Would appreciate some advice here - obviously none of which is binding but some pointers would be appreciated. 

I have been a company director with another family member for several years. For many years the company made very little in terms of revenue/profit. We both had some fairly extreme personal circumstances in 2006 and 2007 and ended up not paying attention to our accounts, paying tax, vat etc and taking out whatever we earned without putting money aside for tax. We really have screwed up. However, in 2006 and 2007 we both earned much more through the company and the revenue went up. 

Our only creditor is the Revenue and we owe a substantial amount - we've both tried to raise the money personally but have been rejected by our mortgage companies/banks. We made an offer to the Revenue to repay a small amount each month but they have rejected it and told us to liquidate. The company has next to no assets - a couple of computers and that's it. 

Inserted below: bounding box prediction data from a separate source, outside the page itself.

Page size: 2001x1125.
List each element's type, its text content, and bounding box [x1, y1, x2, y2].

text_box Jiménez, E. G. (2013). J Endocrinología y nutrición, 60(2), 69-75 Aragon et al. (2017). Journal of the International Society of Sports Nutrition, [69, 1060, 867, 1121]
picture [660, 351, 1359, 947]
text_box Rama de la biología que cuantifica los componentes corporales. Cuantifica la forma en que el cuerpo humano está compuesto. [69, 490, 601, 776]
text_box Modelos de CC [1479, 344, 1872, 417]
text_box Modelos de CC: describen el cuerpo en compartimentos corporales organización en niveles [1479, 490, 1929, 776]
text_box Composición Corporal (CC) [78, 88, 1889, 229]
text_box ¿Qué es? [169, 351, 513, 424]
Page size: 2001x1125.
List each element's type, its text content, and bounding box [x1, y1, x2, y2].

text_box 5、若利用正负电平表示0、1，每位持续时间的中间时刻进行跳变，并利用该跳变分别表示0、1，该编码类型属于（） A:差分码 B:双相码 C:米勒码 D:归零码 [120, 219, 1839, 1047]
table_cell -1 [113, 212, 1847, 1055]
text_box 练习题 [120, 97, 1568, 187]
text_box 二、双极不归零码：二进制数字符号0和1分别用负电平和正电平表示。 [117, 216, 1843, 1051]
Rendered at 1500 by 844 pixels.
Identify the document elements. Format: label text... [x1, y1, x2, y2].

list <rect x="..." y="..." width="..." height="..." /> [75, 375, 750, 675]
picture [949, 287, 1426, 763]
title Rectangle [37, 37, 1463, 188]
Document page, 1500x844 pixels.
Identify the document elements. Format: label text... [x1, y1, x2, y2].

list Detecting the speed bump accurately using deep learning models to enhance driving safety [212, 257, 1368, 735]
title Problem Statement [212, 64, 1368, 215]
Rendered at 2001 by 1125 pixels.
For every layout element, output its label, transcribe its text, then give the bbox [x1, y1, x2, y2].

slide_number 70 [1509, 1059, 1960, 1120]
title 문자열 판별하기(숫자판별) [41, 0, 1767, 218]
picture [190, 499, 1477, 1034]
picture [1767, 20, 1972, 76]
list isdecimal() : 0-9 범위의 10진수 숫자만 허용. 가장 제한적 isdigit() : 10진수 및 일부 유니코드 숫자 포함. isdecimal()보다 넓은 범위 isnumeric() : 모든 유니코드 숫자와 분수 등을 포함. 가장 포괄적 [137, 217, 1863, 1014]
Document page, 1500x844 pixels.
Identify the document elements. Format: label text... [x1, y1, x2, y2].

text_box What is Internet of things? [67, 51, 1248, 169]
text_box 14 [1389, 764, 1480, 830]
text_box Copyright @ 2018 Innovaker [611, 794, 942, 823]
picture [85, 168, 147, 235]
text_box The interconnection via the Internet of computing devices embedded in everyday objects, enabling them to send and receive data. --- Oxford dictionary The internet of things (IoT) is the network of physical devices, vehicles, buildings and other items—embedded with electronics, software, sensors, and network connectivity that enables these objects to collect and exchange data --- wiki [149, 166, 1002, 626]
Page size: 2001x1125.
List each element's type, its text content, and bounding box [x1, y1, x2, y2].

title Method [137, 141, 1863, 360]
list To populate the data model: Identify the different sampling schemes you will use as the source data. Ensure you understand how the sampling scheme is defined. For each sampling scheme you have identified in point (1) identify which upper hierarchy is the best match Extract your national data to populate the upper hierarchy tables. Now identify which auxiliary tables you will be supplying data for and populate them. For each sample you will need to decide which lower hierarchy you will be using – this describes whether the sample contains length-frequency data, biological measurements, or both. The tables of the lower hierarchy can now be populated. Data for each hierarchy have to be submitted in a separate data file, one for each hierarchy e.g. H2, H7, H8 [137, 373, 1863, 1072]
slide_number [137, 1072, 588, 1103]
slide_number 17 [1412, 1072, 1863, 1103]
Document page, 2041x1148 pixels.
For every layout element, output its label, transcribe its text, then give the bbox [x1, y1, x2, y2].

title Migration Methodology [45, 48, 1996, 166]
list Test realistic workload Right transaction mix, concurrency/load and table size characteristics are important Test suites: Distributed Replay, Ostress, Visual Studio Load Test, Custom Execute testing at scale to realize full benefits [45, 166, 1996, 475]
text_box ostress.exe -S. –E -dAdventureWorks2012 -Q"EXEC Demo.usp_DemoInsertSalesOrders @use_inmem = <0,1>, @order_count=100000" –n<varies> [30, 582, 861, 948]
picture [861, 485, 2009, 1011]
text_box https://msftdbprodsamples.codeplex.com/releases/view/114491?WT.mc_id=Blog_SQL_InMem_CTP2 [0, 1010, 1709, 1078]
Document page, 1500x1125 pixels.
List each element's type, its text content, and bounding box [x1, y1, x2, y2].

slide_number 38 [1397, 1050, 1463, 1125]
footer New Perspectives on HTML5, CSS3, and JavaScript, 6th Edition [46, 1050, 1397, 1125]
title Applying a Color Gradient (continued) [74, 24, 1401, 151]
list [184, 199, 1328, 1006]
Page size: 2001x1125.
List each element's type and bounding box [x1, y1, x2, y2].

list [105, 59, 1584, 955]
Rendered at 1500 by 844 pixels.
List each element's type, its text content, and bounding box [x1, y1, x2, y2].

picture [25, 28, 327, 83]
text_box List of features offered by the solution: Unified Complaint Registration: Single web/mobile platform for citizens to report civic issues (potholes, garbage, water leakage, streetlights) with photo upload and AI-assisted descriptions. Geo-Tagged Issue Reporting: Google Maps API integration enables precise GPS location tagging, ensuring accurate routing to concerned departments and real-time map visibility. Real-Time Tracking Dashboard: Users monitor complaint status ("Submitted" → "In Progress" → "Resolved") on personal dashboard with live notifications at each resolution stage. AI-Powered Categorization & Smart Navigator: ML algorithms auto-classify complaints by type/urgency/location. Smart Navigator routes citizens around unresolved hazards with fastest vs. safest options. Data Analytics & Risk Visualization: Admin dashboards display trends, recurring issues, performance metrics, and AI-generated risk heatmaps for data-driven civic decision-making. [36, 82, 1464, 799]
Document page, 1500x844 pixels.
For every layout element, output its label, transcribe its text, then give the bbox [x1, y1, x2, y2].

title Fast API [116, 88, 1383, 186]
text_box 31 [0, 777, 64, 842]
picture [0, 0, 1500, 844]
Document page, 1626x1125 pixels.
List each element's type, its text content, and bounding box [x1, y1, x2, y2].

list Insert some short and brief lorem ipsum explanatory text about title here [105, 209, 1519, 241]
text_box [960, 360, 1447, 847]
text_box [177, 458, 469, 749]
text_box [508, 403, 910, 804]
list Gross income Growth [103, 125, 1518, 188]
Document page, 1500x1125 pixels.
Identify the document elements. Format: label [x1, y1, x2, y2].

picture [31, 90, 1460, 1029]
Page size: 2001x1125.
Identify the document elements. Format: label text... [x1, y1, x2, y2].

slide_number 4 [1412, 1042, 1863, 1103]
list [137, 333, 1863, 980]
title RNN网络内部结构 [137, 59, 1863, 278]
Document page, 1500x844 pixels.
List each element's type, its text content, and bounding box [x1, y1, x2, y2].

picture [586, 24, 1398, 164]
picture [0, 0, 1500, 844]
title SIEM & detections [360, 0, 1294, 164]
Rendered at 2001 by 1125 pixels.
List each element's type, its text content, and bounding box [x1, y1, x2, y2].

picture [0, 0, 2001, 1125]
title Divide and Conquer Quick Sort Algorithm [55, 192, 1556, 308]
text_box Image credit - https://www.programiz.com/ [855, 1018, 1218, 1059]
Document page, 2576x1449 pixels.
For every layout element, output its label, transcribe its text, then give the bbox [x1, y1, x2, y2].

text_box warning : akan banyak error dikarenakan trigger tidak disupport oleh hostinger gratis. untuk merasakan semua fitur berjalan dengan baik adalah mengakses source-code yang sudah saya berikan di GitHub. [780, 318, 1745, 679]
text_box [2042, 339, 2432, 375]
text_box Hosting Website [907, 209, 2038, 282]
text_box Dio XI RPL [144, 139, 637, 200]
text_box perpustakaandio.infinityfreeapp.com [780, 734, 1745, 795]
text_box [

Not having any experience of this, we don't even know where to start to be honest and are scared witless (and can't believe we got into this position). We both have a limited income over the next six months (and are obviously anxioius about the current economic climate).

So, my questions are:
a) how do we find a liquidator?
b) what can we expect to have happen? 
c) what is the likelihood of being prosecuted for negligent trading?
d) in addition to finding a liquidator do we need to find a) a new accountant or b) a solicitor. How do we go about finding these people?
e) In terms of the amount we owe: are they likely to seek the full amount in repayment and is it known that they'll accept a monthly payment over a period of time - say five or ten years? Or could they put a lean on our homes?
f) Presumably this is going to affect our credit rating? If so for how long? Would it mean our current bank/mortgage lender will call in their loan or would they let it continue? Same with credit cards? (ie I would expect we wouldn't be able to get any new credit but any existing debt be called in). 
g) We're not going to be company directors any more  However, in terms of finding permanent employment, would this have to be disclosed? How would we handle it (I appreciate that this may not be the right forum for that question).
h) in terms of liquidation costs what's a reasonable amount if we appoint a liquidator - will there be court costs, any other costs- how much are we going to need to liquidate the company?

Thanks in advance anyone - pointers on how to get the right advice would be very much appreciated.


----------



## GOBSTOPPER (13 Oct 2008)

have a good read of the site ,alot of good info on procedures and advice. They can help with your problem. NO AFFILIATION.

This is the second time I posted this advice in two days  SCAREY TIMES.


----------



## Graham_07 (13 Oct 2008)

GOBSTOPPER said:


> have a good read of the site ,alot of good info on procedures and advice. They can help with your problem. NO AFFILIATION.
> 
> This is the second time I posted this advice in two days  SCAREY TIMES.


 
Be prepared to post it more frequently over coming months methinks.


----------



## simplyjoe (14 Oct 2008)

Excellent opening post and excellent website (NO AFFILIATION).


----------